Top of EXCERPT PROVIDED

What's great about this book is that the main character, Moira, is into magic, a part that you don't normally see women big in. But having been raised by a single father who is a magician, it is all she has known, and she has fallen in love with it.  When she runs off to try out for the circus with a stolen invitation, she tells her father she is checking out colleges.  Once at the circus, something strange happens.  Her magic tricks/sleights of hand, don't quite seem to go the way she wants them to. But as she was doing them, there was a strange heat/power that she felt in her hands.  And all of a sudden it seems that there might be actual magic, as the deck of cards have changed.  As she talked about them being a rainbow, or saw them as a rainbow in her mind, the backs of the cards change to rainbows.  One of the members of the circus, Nan Maroni, notices that there is actual magic.  And she speaks up for Moira, and then pulls her aside and fills her in on what Moira was never aware of before.

Bottom of EXCERPT PROVIDED
Top of SUPPLIED MATERIAL

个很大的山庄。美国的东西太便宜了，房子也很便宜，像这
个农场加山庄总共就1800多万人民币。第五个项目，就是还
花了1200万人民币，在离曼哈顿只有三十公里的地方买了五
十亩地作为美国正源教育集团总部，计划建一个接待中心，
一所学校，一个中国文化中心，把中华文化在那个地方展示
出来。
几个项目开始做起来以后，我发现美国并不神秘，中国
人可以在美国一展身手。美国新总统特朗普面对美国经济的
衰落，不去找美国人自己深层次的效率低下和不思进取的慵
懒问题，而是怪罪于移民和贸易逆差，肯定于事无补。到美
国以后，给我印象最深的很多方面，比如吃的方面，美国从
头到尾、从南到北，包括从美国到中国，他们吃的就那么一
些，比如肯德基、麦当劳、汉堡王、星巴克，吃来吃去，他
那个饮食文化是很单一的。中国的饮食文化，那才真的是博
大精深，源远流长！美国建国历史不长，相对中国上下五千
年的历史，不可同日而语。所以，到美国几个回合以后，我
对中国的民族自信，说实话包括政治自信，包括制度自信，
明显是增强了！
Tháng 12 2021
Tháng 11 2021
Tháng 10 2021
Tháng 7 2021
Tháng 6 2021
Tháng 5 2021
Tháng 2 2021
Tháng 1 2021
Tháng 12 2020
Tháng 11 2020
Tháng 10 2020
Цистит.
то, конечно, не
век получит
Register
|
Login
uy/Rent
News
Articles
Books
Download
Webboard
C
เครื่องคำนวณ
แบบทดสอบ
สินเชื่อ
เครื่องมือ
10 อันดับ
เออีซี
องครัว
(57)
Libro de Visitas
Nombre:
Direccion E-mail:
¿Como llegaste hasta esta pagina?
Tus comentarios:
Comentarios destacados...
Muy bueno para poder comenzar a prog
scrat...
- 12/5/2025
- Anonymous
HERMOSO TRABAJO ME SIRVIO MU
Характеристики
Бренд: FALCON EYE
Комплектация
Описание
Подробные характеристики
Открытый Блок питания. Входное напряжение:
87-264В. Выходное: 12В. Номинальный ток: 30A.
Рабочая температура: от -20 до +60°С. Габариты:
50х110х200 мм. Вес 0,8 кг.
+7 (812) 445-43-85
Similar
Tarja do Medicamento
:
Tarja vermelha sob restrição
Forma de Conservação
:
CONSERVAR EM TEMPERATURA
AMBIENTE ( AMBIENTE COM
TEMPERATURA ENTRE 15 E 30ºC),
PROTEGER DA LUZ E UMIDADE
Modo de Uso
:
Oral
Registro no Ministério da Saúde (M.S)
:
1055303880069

Bottom of SUPPLIED MATERIAL

## WORK TO COMPLETE
1. Format the records from their first line through the line containing "懒问题，而是怪罪于移民和贸易逆差，肯定于事无补。到美", inclusive, as a Markdown table with the columns No. and Line, leaving out any blank lines.
2. Resume the book review about Moira and the circus, starting after its last sentence.
The text and the records were taken from unrelated sources.

## ANSWERS TO THE PROBLEMS
1.
| No. | Line |
|---|---|
| 1 | 个很大的山庄。美国的东西太便宜了，房子也很便宜，像这 |
| 2 | 个农场加山庄总共就1800多万人民币。第五个项目，就是还 |
| 3 | 花了1200万人民币，在离曼哈顿只有三十公里的地方买了五 |
| 4 | 十亩地作为美国正源教育集团总部，计划建一个接待中心， |
| 5 | 一所学校，一个中国文化中心，把中华文化在那个地方展示 |
| 6 | 出来。 |
| 7 | 几个项目开始做起来以后，我发现美国并不神秘，中国 |
| 8 | 人可以在美国一展身手。美国新总统特朗普面对美国经济的 |
| 9 | 衰落，不去找美国人自己深层次的效率低下和不思进取的慵 |
| 10 | 懒问题，而是怪罪于移民和贸易逆差，肯定于事无补。到美 |

2.
So we get real magic, the coin is back from the last book in a new way.  I loved getting to spend time with Remy and Jules again.  And I kinda liked Dez, the love interest for Moira, even though there were times you weren't sure whether to trust him.  And his friend Brandon, man, I'd like to smack him.  Moira will also find out that she  needs to find her mother, it's the only way she can figure out what is going on with these magic powers she's developing.  But it will turn out that her mother may not be quite who she thought she was, and it may have been a good thing that her mother left.

Another great story, great characters, and some incredible magic tricks.  Especially the big one at the very end!  All I can say is if the author just happens to read my review, please, please, please give me more of this world!  Give Dita her own story maybe!  Or maybe Brandon could get a story so that I can like him a little better.  Oh yeah, and I love that the author had them stop in Kansas City for one of the stops.  If only a real circus like this would come here, I'd be there for sure!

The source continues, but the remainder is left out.